The settings can be saved to Flash memory. It is thus possible to save the SSID and password and simply issue atc1 after boot to get a WiFi connection. SSH user name and password can also be saved so using atdssh also works.
The vsdrive operation does work but is clunky. The way to do the vsdrive though is with:
atvs1smb://host/path/to/fileatvsoatvs1smb
atvs1smb can also be atvs2smb for drive 2. After atvso (AT virtual serial online), quit Modem MGR and run VSDRIVE on the Apple II. In Bitsy Bye, pressing 1 should switch between drive 1 and 2 of the files mapped as smb://host/path/to/file. The following basic program will "eject" a disk from the drive, and allow terminal access to the Pico W to work again: POKE 49288+(s16), 197: POKE 49288+(s16), 128, where s is the slot the bus card or SSC is installed in. (Right now this has to be done twice for it to work.)
Compile OpenOCD in a raspberry Pi 4 and run in a terminal. Edit the following line in the root of this repo`s .vscode/launch.json to contain the name of the raspberry pi running OpenOCD:"gdbTarget": "your-openocd-server-name-here:3333",
Also update this line to read:"svdFile": "<path to >un3/build/_deps/pico_sdk-src/src/rp2040/hardware_regs/rp2040.svd",Replace <path to> with the fully qualified path where the repo was cloned (From root (/) so probably starting with /home). When cmake is run, it will show the paths where github libraries are placed - for me it is in build/_deps/ but adjust the path if it is not the same.

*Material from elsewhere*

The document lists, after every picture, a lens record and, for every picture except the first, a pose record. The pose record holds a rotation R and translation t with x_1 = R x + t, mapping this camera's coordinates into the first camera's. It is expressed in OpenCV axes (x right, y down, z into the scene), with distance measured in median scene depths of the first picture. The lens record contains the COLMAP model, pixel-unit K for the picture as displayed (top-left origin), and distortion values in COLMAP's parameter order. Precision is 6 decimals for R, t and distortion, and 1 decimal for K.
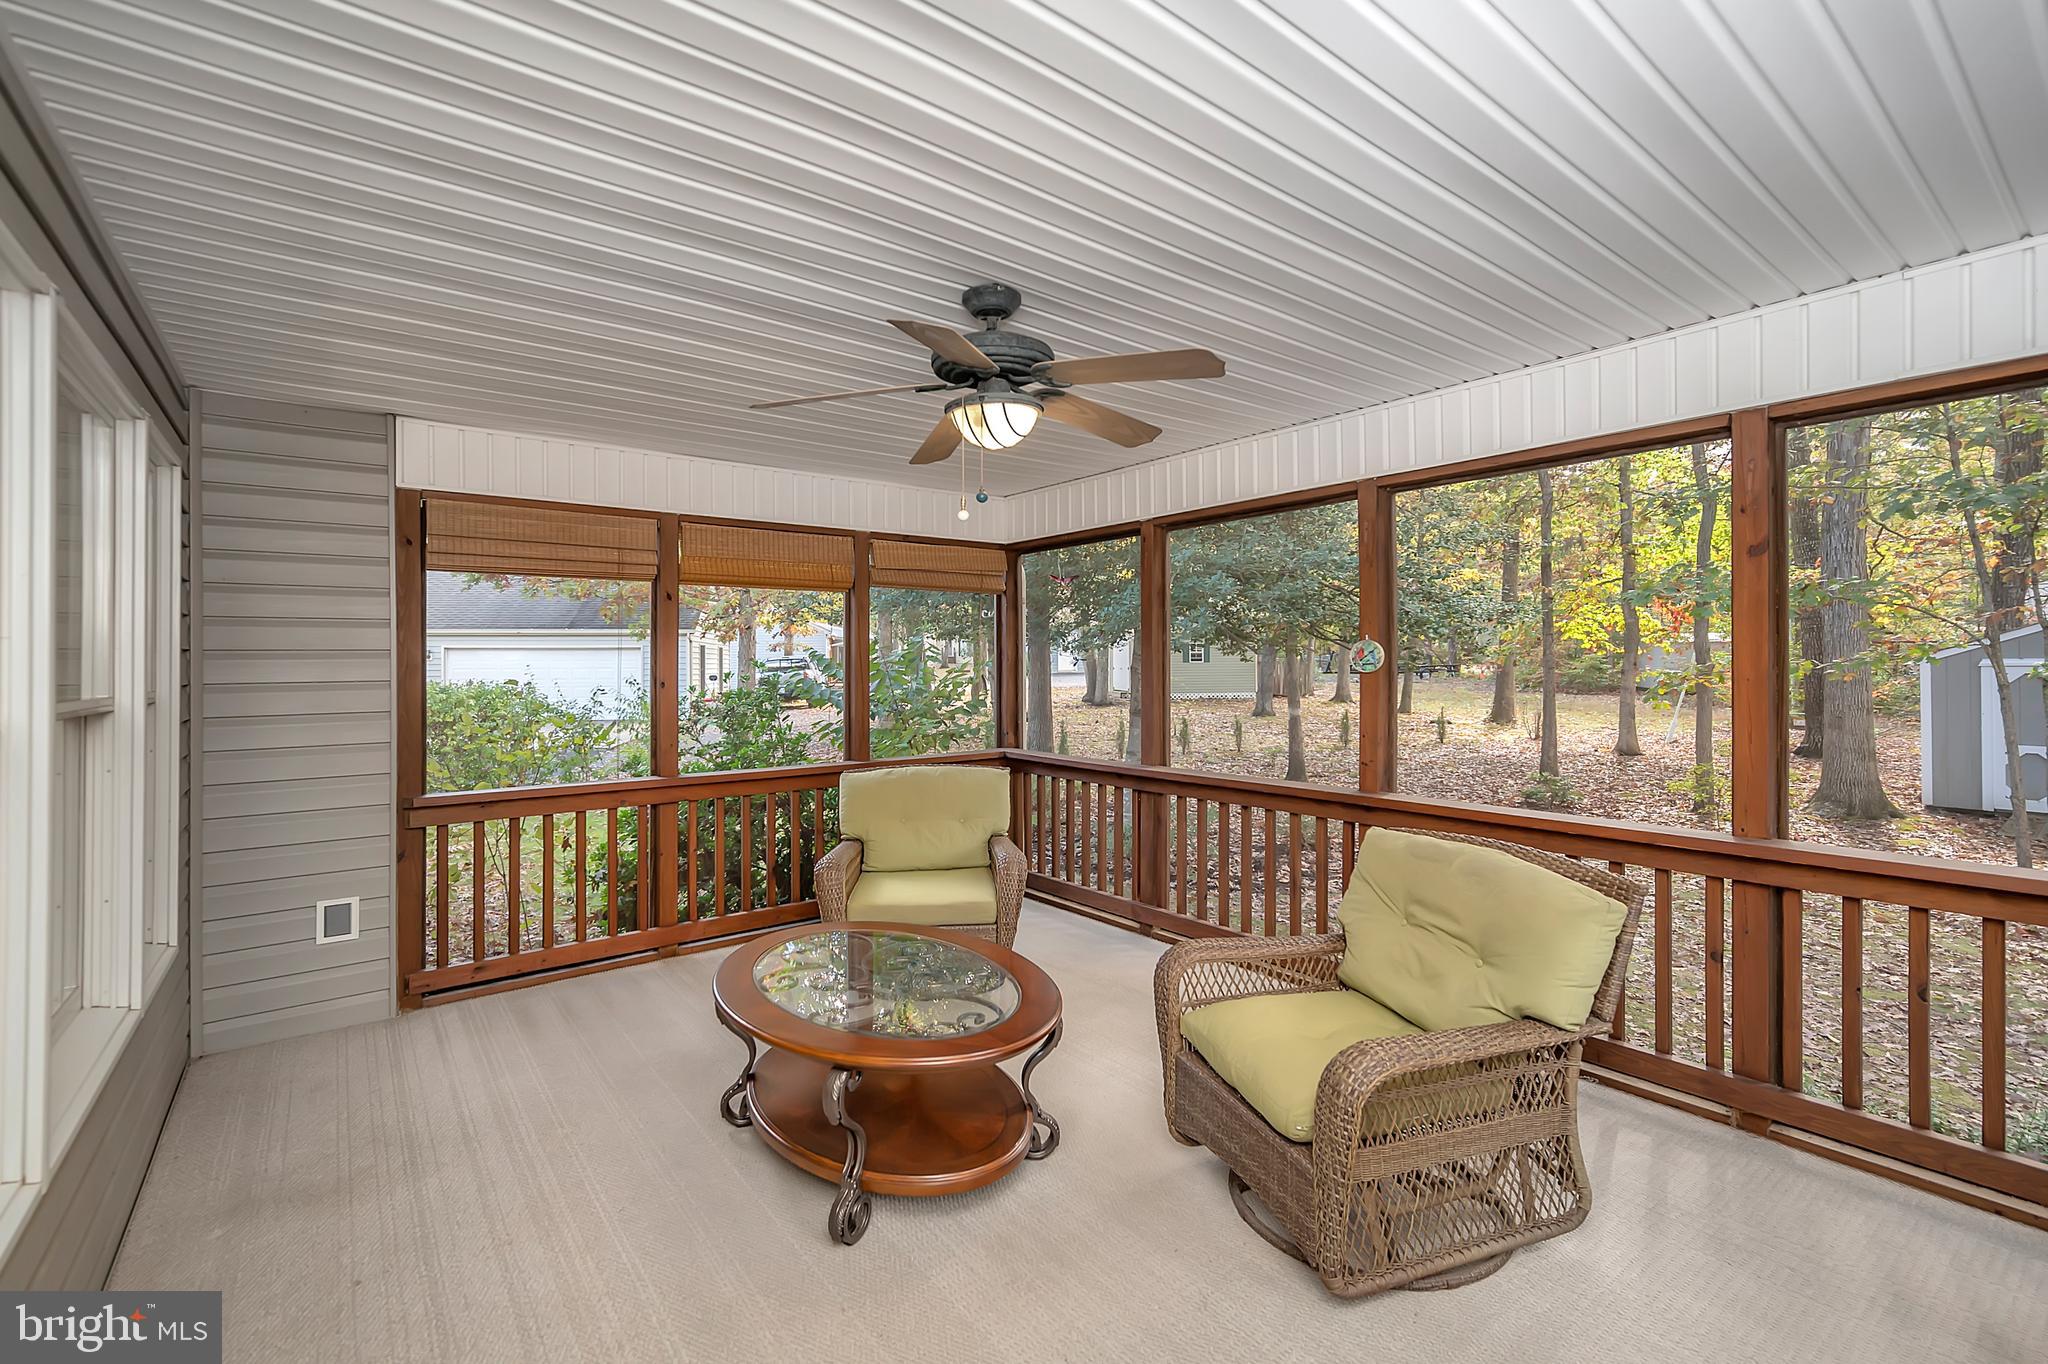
lens RADIAL K [[865.2, 0, 1010.4], [0, 865.2, 668.9], [0, 0, 1]] dist [-0.001309, -0.000220]
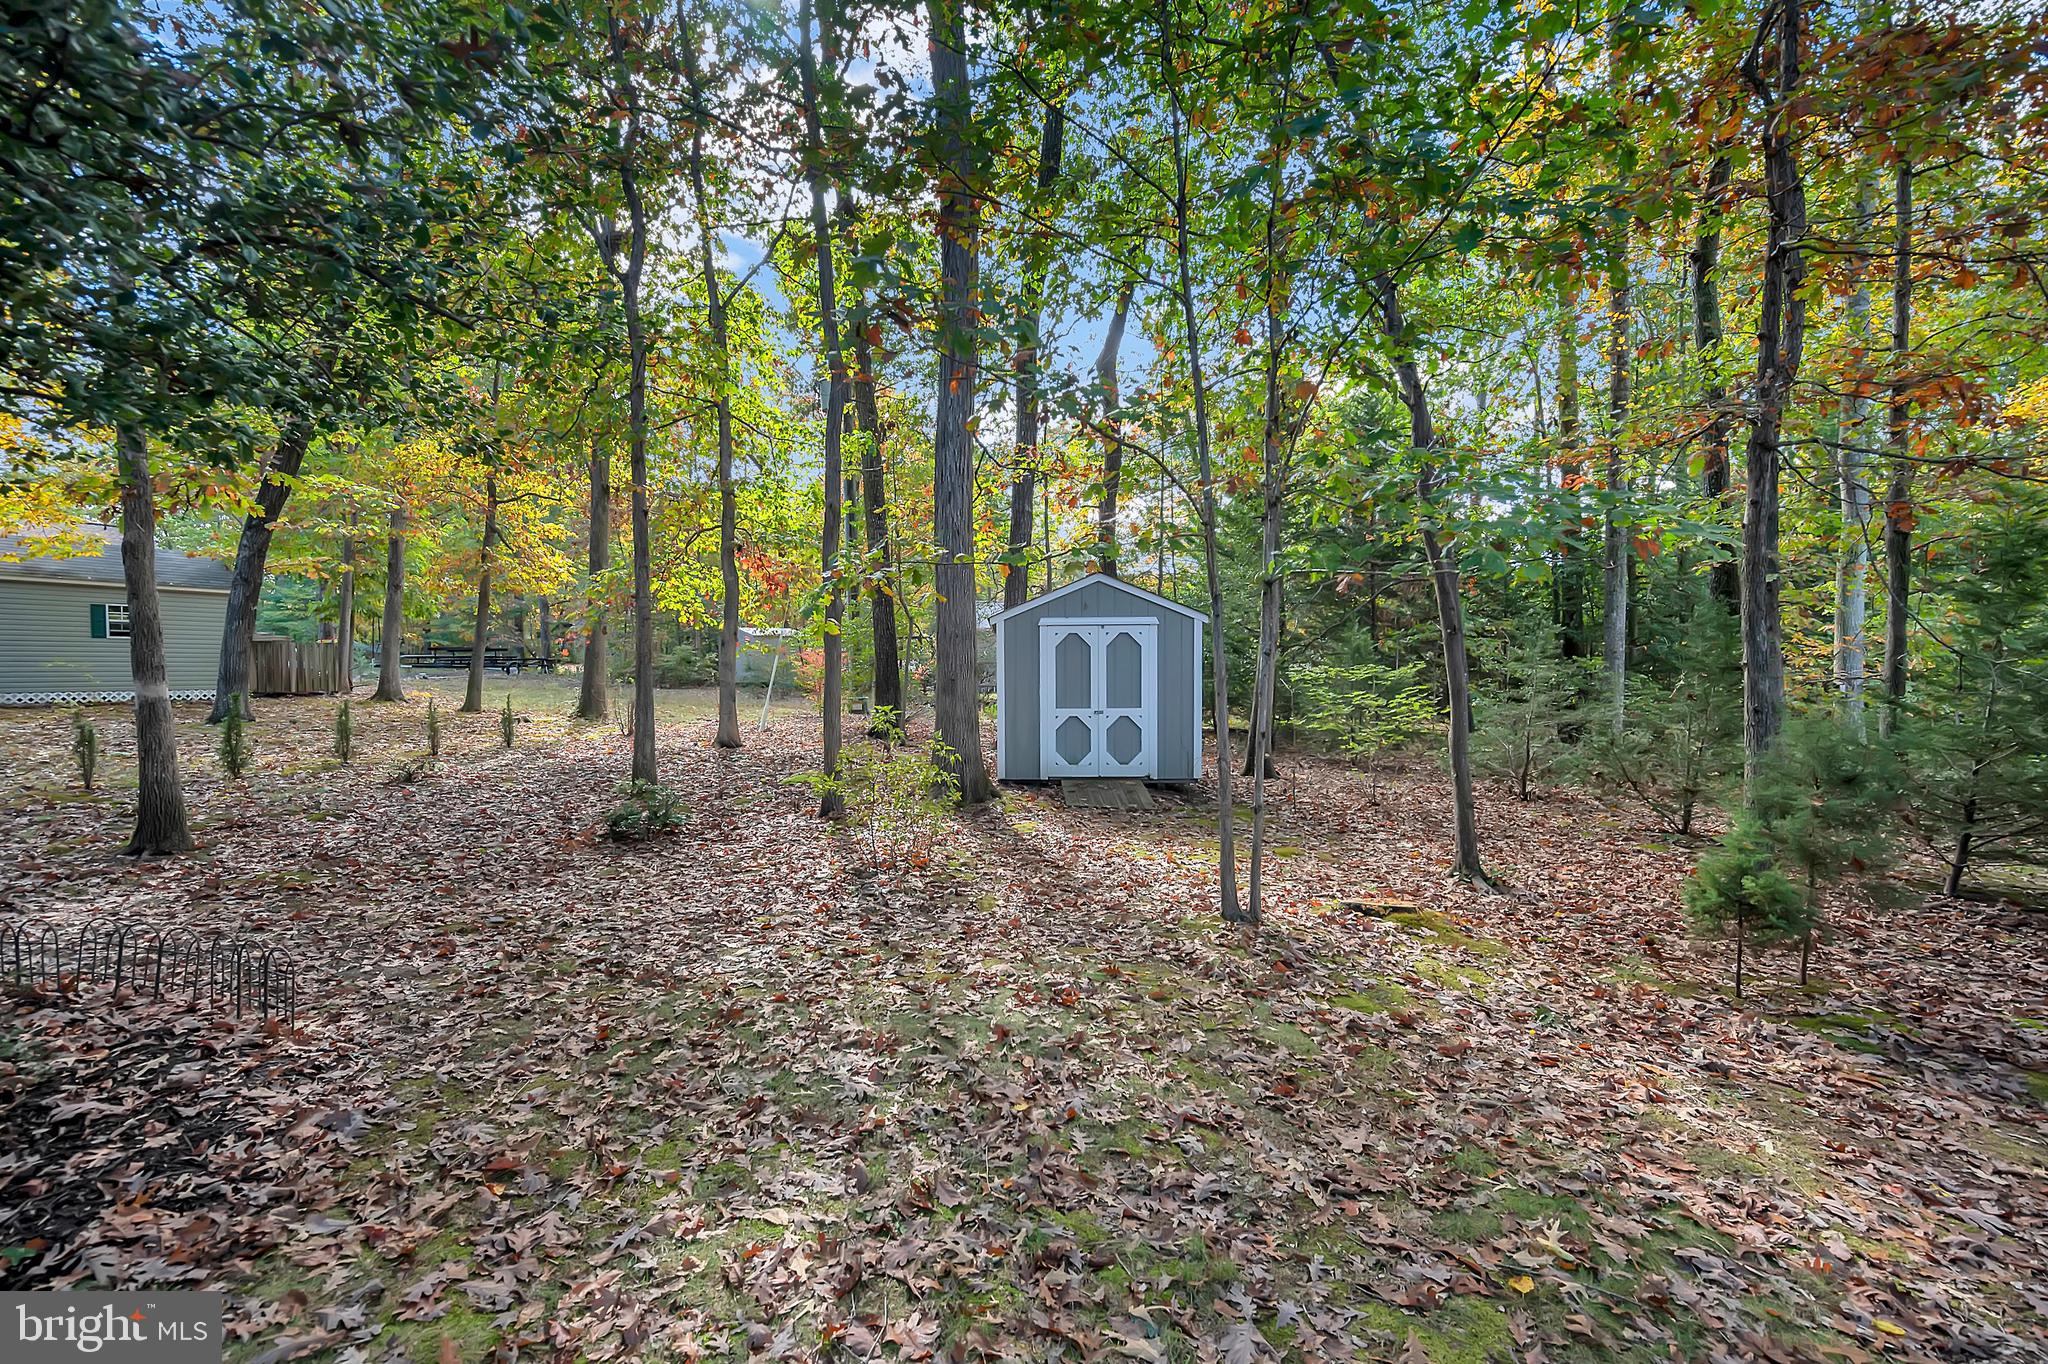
lens RADIAL K [[865.2, 0, 1010.4], [0, 865.2, 668.9], [0, 0, 1]] dist [-0.001309, -0.000220]
pose [[0.577731, 0.013579, 0.816114, 0.163353], [-0.006142, 0.999906, -0.012290, 0.027511], [-0.816204, 0.002087, 0.577760, 0.259236]]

In the folder where openocd will be run, create a file named openocd.cfg and put these lines into that file:
bindto 0.0.0.0
source [find interface/raspberrypi-swd.cfg]
source [find target/rp2040.cfg]
Now, when you choose to debug (if using Visual Studio Code use the Cortex-Debug extension by marus25) with openocd already running, code will be downloaded to the Pico W and printf's will display in the console where openocd was started.